*Exercise prompt*:
Print the records below from the first line through the line containing "In this phase, you", both included, word for word.

──────── Input records ────────

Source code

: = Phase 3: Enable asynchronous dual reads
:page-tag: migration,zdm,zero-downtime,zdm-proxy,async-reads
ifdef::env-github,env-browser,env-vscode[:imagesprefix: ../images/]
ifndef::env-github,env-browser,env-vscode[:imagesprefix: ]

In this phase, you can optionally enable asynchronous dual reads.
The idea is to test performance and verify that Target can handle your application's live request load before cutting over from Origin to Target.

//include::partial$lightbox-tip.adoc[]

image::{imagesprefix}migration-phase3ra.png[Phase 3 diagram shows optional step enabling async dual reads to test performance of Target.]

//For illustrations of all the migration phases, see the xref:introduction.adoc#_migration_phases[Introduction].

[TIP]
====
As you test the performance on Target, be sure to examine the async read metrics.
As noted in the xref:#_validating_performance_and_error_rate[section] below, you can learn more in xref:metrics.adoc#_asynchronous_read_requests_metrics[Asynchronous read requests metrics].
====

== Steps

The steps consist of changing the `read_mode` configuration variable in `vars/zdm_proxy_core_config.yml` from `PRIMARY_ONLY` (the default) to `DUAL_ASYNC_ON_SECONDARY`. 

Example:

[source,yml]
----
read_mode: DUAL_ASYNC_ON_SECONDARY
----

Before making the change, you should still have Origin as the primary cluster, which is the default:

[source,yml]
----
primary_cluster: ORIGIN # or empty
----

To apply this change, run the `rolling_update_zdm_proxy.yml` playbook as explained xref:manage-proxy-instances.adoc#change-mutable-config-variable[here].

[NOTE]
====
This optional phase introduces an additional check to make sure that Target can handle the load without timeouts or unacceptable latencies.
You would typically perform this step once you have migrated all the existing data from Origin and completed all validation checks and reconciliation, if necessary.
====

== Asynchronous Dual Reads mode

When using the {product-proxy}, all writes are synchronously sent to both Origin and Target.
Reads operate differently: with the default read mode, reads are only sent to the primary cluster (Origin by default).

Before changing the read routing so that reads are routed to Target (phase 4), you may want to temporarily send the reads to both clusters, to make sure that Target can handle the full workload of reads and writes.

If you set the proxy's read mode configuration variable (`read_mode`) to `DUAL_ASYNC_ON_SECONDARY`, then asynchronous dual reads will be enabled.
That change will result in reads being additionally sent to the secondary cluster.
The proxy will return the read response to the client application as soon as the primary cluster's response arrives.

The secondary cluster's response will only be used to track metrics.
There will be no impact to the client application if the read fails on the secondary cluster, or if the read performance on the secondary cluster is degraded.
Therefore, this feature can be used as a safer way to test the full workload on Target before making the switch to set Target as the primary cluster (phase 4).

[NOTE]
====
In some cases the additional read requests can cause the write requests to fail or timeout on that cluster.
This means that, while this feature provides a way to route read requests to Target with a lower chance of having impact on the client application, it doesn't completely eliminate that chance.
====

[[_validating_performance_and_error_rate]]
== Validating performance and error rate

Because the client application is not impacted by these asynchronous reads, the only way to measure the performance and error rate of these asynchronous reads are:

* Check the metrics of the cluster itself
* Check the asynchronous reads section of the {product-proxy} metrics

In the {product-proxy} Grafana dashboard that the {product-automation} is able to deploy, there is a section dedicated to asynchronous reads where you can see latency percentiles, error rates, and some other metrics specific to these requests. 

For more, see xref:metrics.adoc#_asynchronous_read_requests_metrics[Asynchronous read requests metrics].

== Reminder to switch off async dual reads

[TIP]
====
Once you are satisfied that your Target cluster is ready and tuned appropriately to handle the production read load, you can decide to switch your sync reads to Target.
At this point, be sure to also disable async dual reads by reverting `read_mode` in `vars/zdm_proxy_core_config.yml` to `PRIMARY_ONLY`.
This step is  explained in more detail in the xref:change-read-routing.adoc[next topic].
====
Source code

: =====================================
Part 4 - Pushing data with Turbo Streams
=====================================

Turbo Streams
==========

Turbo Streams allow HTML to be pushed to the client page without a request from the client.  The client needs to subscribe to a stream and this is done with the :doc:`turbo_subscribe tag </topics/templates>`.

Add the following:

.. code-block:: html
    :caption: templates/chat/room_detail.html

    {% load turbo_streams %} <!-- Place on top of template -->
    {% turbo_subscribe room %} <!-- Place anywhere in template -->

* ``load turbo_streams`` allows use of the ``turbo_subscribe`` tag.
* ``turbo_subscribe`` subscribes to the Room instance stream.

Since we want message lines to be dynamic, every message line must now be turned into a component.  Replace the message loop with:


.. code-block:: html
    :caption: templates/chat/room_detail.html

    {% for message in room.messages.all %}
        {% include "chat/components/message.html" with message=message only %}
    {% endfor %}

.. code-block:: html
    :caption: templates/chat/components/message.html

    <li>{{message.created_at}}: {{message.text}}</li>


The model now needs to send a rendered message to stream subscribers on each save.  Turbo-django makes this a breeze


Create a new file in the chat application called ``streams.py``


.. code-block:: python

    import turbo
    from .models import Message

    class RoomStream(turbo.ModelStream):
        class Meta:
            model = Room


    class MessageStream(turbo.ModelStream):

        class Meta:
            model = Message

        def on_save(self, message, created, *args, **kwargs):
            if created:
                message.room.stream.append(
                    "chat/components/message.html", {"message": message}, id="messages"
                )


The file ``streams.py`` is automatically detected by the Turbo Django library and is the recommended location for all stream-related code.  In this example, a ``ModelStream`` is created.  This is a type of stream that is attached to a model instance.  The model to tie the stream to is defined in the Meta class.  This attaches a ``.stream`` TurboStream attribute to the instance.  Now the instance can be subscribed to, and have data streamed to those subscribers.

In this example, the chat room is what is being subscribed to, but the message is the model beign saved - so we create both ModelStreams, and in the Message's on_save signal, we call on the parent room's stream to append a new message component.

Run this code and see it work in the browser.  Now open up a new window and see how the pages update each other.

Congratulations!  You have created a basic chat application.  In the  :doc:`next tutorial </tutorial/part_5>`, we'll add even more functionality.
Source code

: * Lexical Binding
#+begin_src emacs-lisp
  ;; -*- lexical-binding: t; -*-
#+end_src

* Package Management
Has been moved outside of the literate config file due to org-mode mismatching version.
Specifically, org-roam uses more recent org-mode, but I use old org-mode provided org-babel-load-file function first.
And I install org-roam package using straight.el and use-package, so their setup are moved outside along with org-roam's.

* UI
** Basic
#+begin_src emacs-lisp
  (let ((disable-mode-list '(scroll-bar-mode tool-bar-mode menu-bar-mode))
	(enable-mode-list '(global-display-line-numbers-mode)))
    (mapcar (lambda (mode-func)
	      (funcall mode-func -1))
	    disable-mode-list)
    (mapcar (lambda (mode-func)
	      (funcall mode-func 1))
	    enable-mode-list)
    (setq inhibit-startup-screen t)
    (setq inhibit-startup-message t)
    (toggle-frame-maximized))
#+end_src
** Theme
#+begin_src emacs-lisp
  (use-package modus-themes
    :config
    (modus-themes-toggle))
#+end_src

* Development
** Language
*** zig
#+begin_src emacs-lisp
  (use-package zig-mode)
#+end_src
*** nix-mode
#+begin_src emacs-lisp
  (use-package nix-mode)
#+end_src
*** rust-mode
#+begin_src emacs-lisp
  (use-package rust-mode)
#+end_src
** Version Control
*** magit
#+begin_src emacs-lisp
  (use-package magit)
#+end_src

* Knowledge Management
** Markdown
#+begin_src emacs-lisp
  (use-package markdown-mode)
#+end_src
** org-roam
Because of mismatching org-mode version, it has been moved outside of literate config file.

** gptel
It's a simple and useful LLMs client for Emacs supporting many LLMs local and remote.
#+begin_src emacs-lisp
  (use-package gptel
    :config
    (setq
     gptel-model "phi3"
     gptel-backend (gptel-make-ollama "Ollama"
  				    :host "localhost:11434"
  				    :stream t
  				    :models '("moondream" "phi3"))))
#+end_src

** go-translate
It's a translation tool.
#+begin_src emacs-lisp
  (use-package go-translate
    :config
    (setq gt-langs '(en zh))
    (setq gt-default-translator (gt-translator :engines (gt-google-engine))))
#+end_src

────────

*Response*:
Source code

: = Phase 3: Enable asynchronous dual reads
:page-tag: migration,zdm,zero-downtime,zdm-proxy,async-reads
ifdef::env-github,env-browser,env-vscode[:imagesprefix: ../images/]
ifndef::env-github,env-browser,env-vscode[:imagesprefix: ]

In this phase, you can optionally enable asynchronous dual reads.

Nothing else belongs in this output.